Workers with EM contractor Central Plateau Cleanup Company last month placed the first steel columns — each weighing up to 28 tons — for a protective enclosure, or cocoon, over the former K East Reactor building at the Hanford Site.
Workers with EM contractor Central Plateau Cleanup Company last month placed the first steel columns — each weighing up to 28 tons — for a protective enclosure, or cocoon, over the former K East Reactor building at the Hanford Site.

RICHLAND, Wash. – A massive steel structure is rising more than 120 feet above the semiarid landscape of southeastern Washington, with construction well underway on the protective enclosure — or cocoon — for the seventh of nine former plutonium production reactors on the Hanford Site.

EM achieved one of its key construction priorities for 2022 by beginning construction of the enclosure. The structure is designed to protect the K East Reactor building while the radioactivity in the deactivated reactor core decays over the next several decades, making it safer and easier to complete disposition of the reactor in the future.

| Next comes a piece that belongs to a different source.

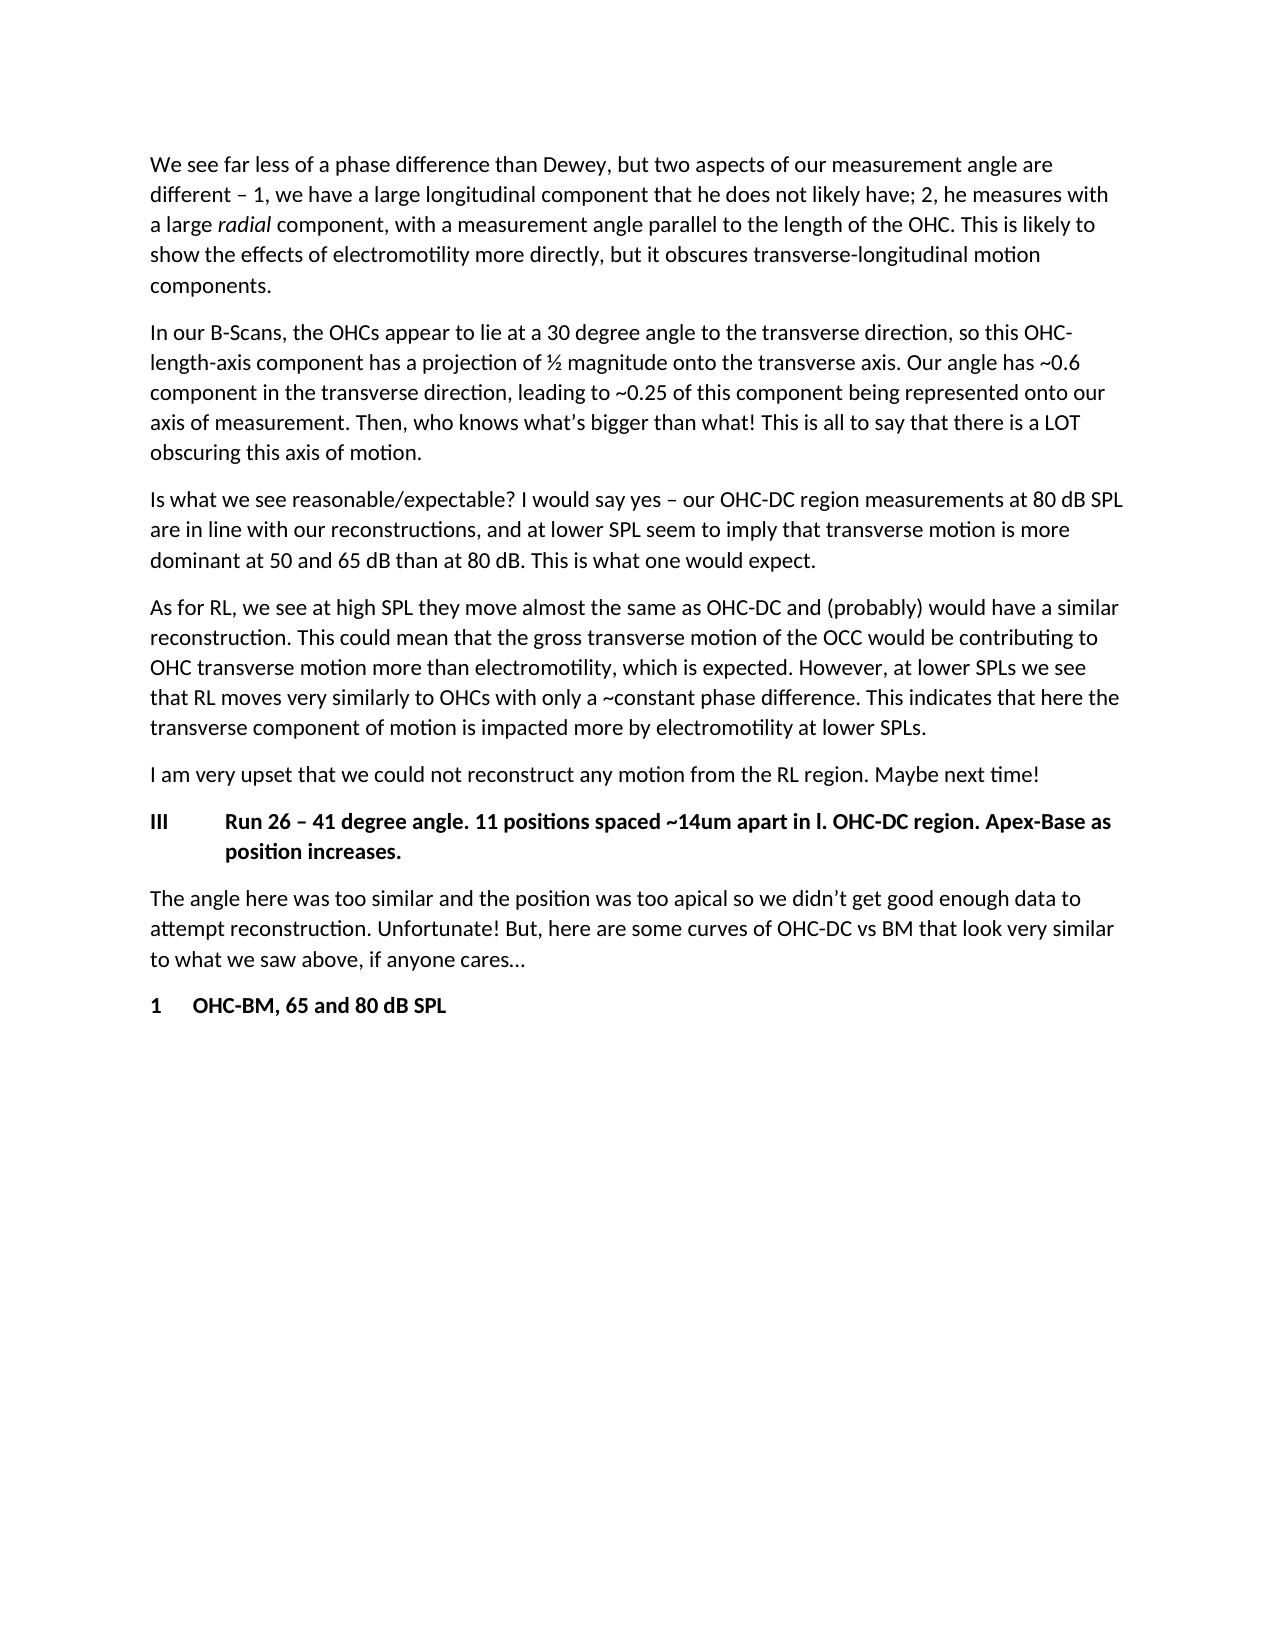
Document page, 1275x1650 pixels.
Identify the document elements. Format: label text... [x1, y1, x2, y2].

See this time-lapse video on construction of the steel structure.

Installation of the steel frame highlights a year of tremendous progress on the project. EM Richland Operations Office (RL) contractor Central Plateau Cleanup Company (CPCCo) awarded a subcontract for the work last summer, and crews broke ground on the site last fall.

Earlier this year, workers finished backfilling and compacting the area around the former reactor with approximately 34,000 cubic yards of sand and gravel to level the site before pouring a 6-foot-thick concrete foundation to support construction of the cocoon. The first steel columns for the enclosure were placed in mid-May.

“It has been impressive to watch this project take shape over the past several months,” said Mark French, RL division director for Hanford’s Central Plateau Cleanup Project and Facilities Division. “Placing another reactor in interim safe storage is a huge achievement for the Hanford Site, and certainly a key part to our cleanup mission.”

An artist’s rendition of the K East Reactor safe-storage enclosure. K East will be the seventh former reactor at the Hanford Site to be placed in interim safe storage.
An artist’s rendition of the K East Reactor safe-storage enclosure. K East will be the seventh former reactor at the Hanford Site to be placed in interim safe storage.

The design allows for routine inspections of the reactor every five years. Additional safety features will include new lighting between the structure and the reactor building, as well as upgraded lighting inside the building.

Construction activities will continue through the summer, with workers expected to finish the structural steel skeleton and install metal siding on the walls and roof to fully enclose the building by this fall. The completed structure will be more than 150 feet wide and 120 feet tall.

“I’m really proud of the team’s pace and performance on the K East cocoon,” said Travis Creach, CPCCo construction manager. “In less than a year, we’ve gone from a work planning document to nearly completing the steel frame while maintaining a spotless safety record. It has been an incredible project to work on.”

The K East Reactor operated from 1955 to 1971 and will be the seventh of Hanford’s nine former reactors to be placed in interim safe storage. The K West Reactor will be the eighth. The ninth, the B Reactor, has been preserved as the world’s first full-scale plutonium production reactor and is part of the National Park Service’s Manhattan Project National Historical Park. Hanford’s other six reactors were cocooned between 1998 and 2012.